マジンガーZの超合金がとてつもなく売れてしまい、派生商品まで次から次へと発売され大ヒットした影響は凄まじく、関連会社の人間は鼻息が荒い状態だった。もっと売れ、売れるコンテンツを作れという要求が、売り上げの落ちてきたマジンガーZを葬り、グレートマジンガーを誕生させた。他のロボットアニメのシリーズも同様に誕生している。まさに巨大ロボットアニメの大量生産期であった。手塚治虫はさぞ苦虫を噛み潰していたことだろう。アニメに流れるお金の多くがロボットアニメに費やされた。

流れとして押さえておかなければならないのは、スポンサーからの要求で「マジンガーZ」の物語が唐突に終わり、兜甲児も一緒に葬り去られたが、「マジンガーZ」の物語は作者である永井豪や子供たちの中では大きな位置を占め、ボスボロットや弓博士はシリーズに残ることになり、どうやら「マジンガーZ」を早々に退場させたのは失敗だったと気づいた製作陣は「UFOロボ グレンダイザー」で軌道修正を図り、兜甲児を復活させた。

だがそこからは少々おかしくなっていた永井豪が排除され、藤川圭介が採用された。藤川は兜甲児の物語にはマジンガーZが必要だと考えていたものの、カリスマ・マジンガーZを復活させてもすでに売り切った感があるマジンガーZだけはどうしても排除せねばならないという暗黙の要求が、のちの作品にも受け継がれてしまい、こうした映画にマジンガーZだけが出演しないことになった。それが長く続いたという部分だ。

ゲームの「スーパーロボット大戦」が発売される時期になると、売るものがおもちゃからゲームに移行したのでそうした要求がなく、マジンガーZも兜甲児も普通に出演している。だがそれでは遅かったのだ。

欲に目が眩み利益の最大化を追求しようとしたことが物語を壊死させ、ロボットアニメは最初期からすでに子供たちに欲求不満を植え付ける結果になった。漠然とテレビを眺めているだけの子供は気づかなかっただろうが、ひとりまたひとりとロボットアニメの話題をする子は減っていた。新たなキャラクターをどんどん作り、売り上げはそこそこあったかもしれない。だが、母数は減少傾向が続いた。のちに再放送で大ヒットする「機動戦士ガンダム」のころは、ロボットアニメなど見向きもされていなかった。
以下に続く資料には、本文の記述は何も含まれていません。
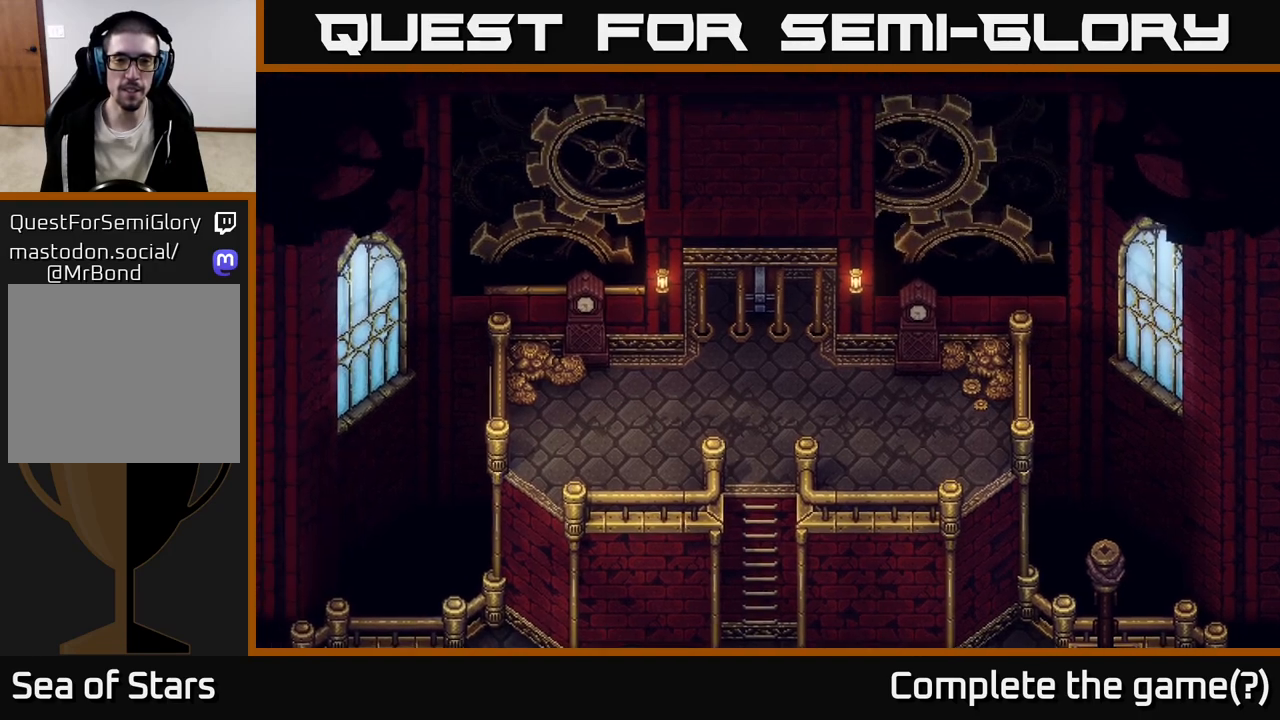
{"buttons": [], "left_stick": "down-left", "right_stick": "center", "events": [[450, "left_stick", "down-left"]]}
「機動戦士ガンダム」がヒットした背景には、しっかりとした物語とSF的な設定、ラストシーンのカタルシスがあるアニメだとみんなが知る必要があった。だから再放送でしかブレイクしなかった。

製作という企画して売る側のキャラクター重視の姿勢は、物語を壊死させていく。そして物語の壊死は、人を失う行為なのだ。ガンダムというコンテンツはすでにスーパーロボットがたどった失敗の歴史を繰り返しているように感じる。そこにはもう新しいキャラしかない。

物語を紡いでいくことだけが、アニメや特撮が今後も延命するための必要条件だと知ってほしい。

もし、新しいみんなで盛り上がれるロボットアニメの登場を待っている人がいるのなら、新しい物語を作っていける人の登場が必要であるし、物語を要求するファンの姿勢が大事になる。ファンがキャラばかり要求するようでは、要求に沿ったキャラしか生まれず、物語性の薄い作品では失ったファンを「機動戦士ガンダム」が取り戻したようなことは決して起きない。

自分が何を望んでいるのか、考え直した方がいい人物がとても多くいるように思えるのだ。